Tempered glass is often referred to as “safety glass,” because it meets the requirements of the various code organizations. This type of glass is intended for general glazing, and safety glazing such as sliding doors, storm doors, building entrances, bath and shower enclosures, interior partitions, and other uses requiring superior strength and safety properties.
Tempered glass cannot be cut or drilled after tempering, and any alterations, such as edge grinding, sand blasting or acid etching, can cause premature failure.
Thermal breakage can be influenced by a number of factors. A critical factor to consider in the early stages of glass selection is whether or not the glass will be shaded. When glass is partially shaded by building overhangs or extensions, it becomes cooler at the edges, and stress in the glass may occur, which can result in thermal breakage.

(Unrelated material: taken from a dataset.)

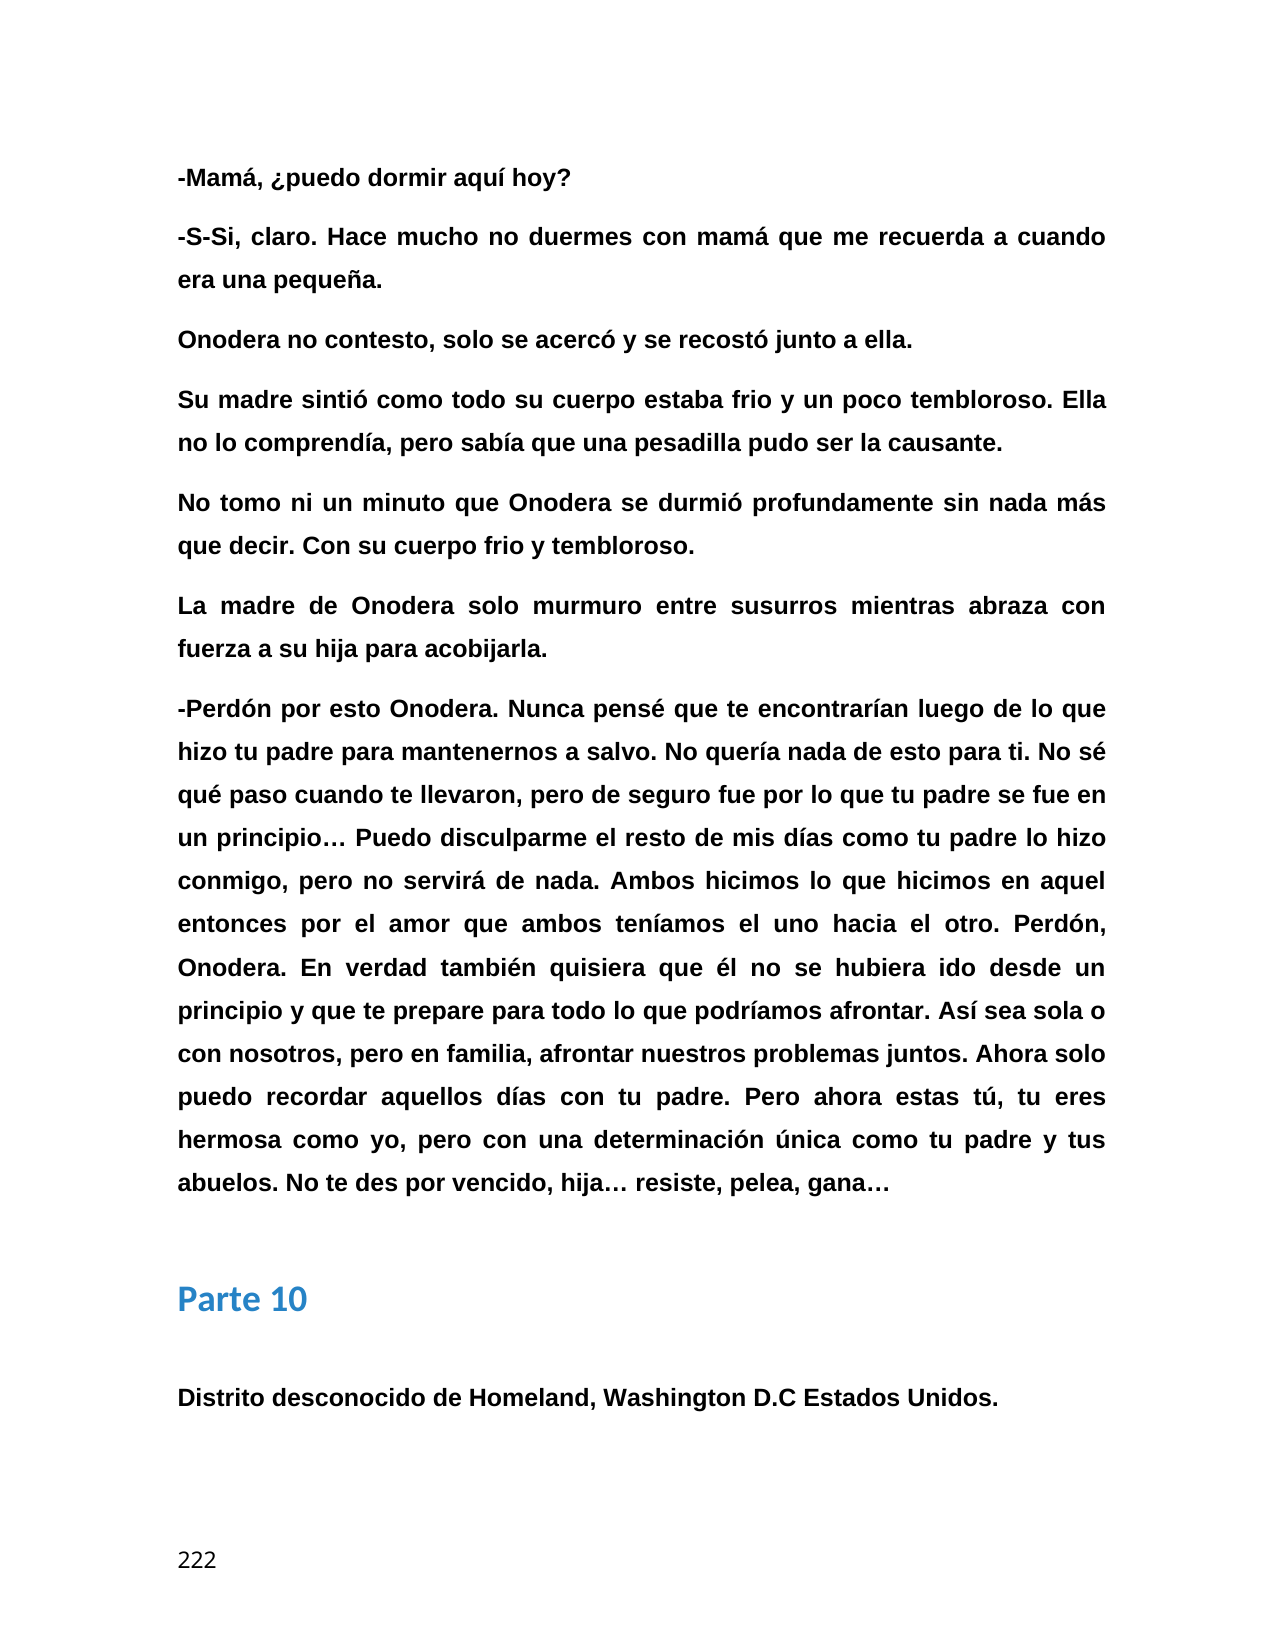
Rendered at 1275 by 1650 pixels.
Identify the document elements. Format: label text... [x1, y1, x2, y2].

In areas where thermal breakage may be of concern, a thermal breakage analysis must be completed to determine if heat-treating (heat-strengthening or tempering) may be needed.
Heat-treating may also be necessary due to high wind loads or safety glass code requirements. The degree to which the central area of the glass becomes hot is largely dependent on the solar absorption of the glass, which varies among different types of glass. Some additional factors that may influence thermal breakage are listed below:
- Glass framing that is in direct contact with concrete or other materials that may contribute to the cooling of the glass edge
- Excessive coverage of the glass edge by the frame
- Heat-absorbing films attached to the glass after installation
- The use of internal shading devices such as curtains, drapes or venetian blinds – If shading devices are used, they must be placed away from the glass to allow for a free flow of air at the glass surface
- The airflow from room cooling or heating vents must be directed away from the glass
- Buildings not heated during the construction phase may experience an increase in thermal breakage
- Generally speaking, the greater the glass edge area, the greater the risk of thermal breakage
The potential risk can be estimated by a computer-aided thermal stress analysis. Contact Guardian’s Science & Technology Center for assistance with thermal stress analysis.

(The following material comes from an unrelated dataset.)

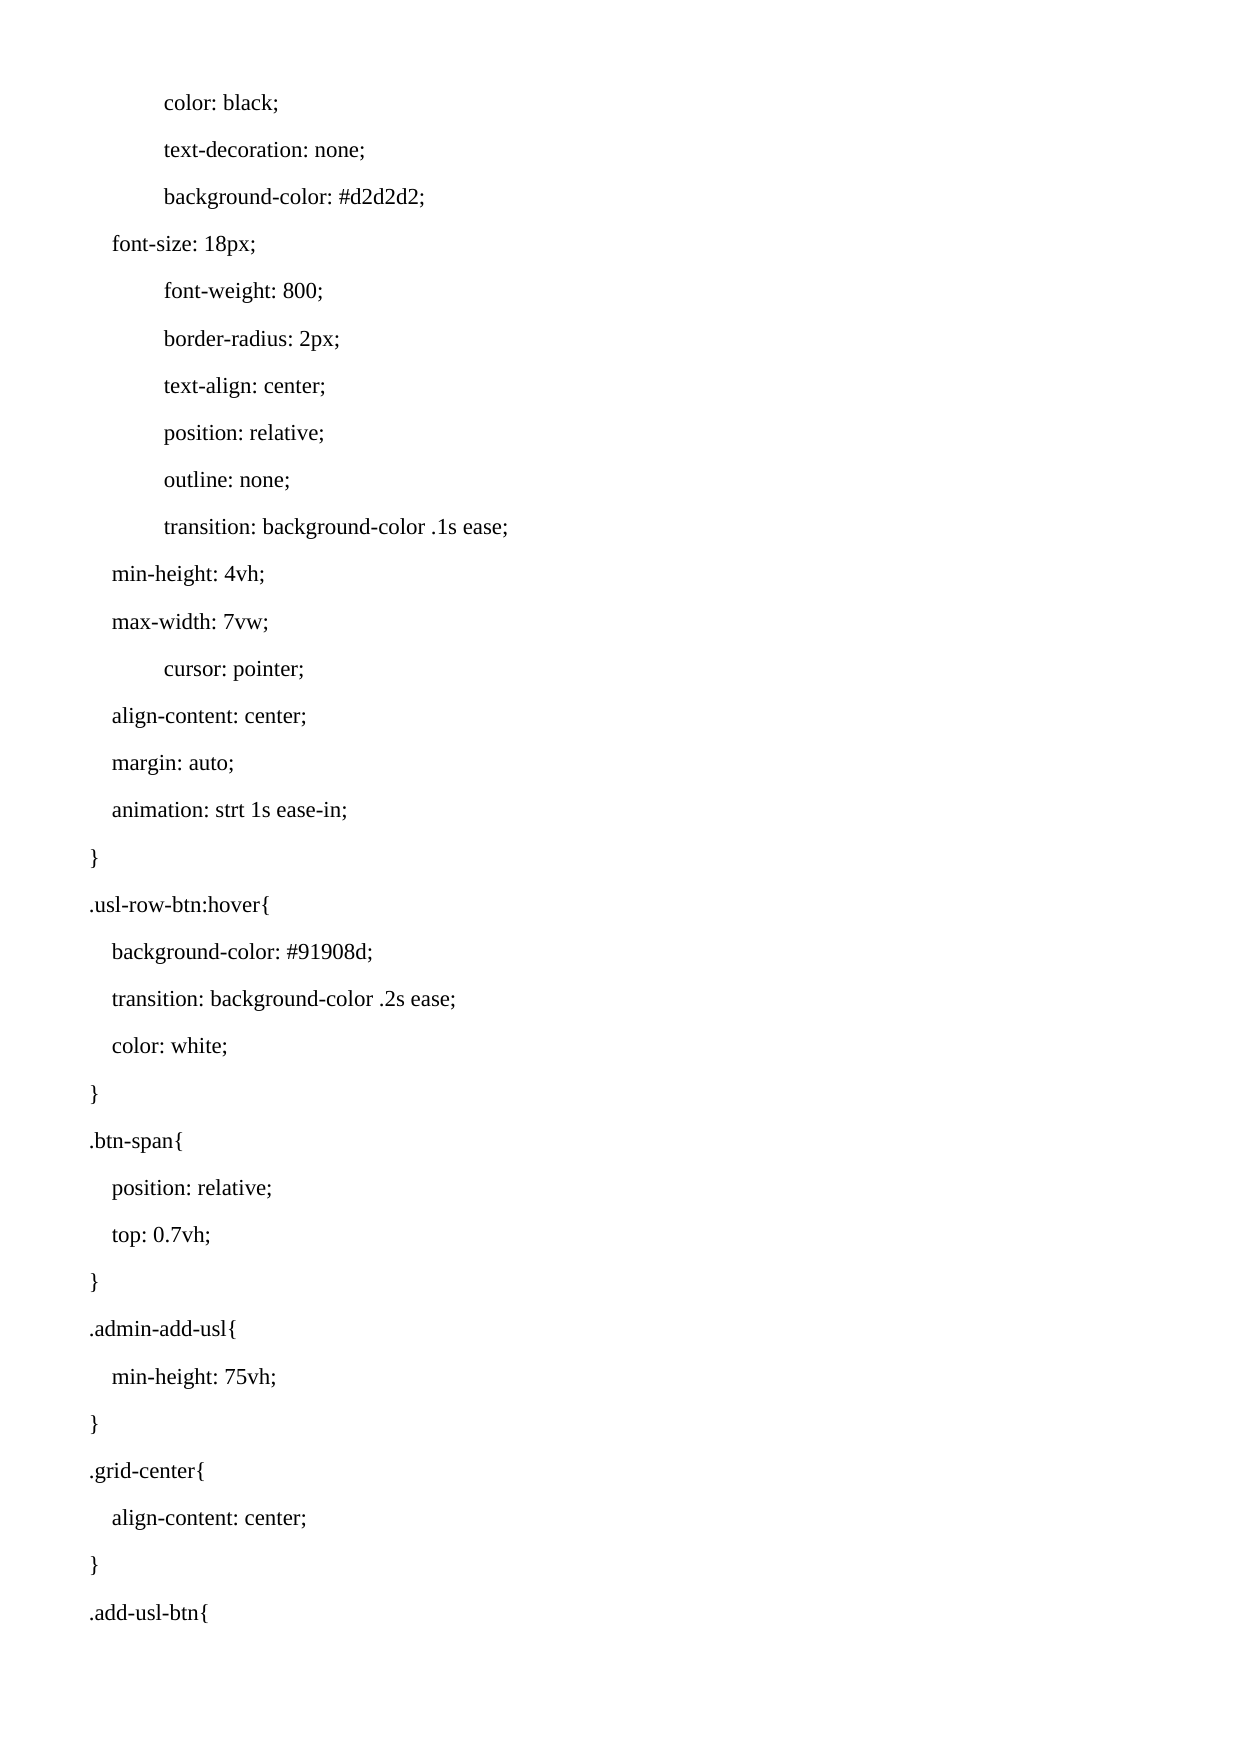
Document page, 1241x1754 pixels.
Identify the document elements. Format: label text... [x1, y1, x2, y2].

Wind load is the result of wind creating pressure that the glass must resist. The wind load on a specific building depends on that building’s height, shape, relationship to surrounding buildings and terrain, along with local wind speeds and the duration of gusts.
Center deflection is a major consideration in wind load and should be addressed in the early phases of design. Excessive center deflection can result in edge pull out, distortion of reflected images and possible contact between glass and interior components, such as room dividers and window blinds.
Insulating Glass: The effects of wind on insulating glass units are, in many cases, complex and require a computer-assisted wind load analysis to adequately consider some of the variables. Design professionals must take into account the following variables:
- Air space expansion and contraction caused by the effects of changing temperatures, barometric pressure, altitude and differences in weathering in the #1 and #2 surfaces
- Asymmetrical loading, i.e., lites of varying thickness
- Load-sharing other than 50-50
- Condition of edges (free or fixed)
- Variation in sight line or air space width
- Thermal stress
These variables must be considered carefully because they can dramatically alter the data taken from a standard wind load chart.
Guardian follows the current ASTM E 1300 "Standard Practice for Determining the Minimum Thickness and Type of Glass Required to Resist a Specified Load." This information represents in-service glass and supersedes the traditional straight-line graph as well as other wind load charts.
The ASTM wind load standard is applicable to projects built in the United States. Wind load standards for other countries may differ, and this difference must be addressed in the early stages of design.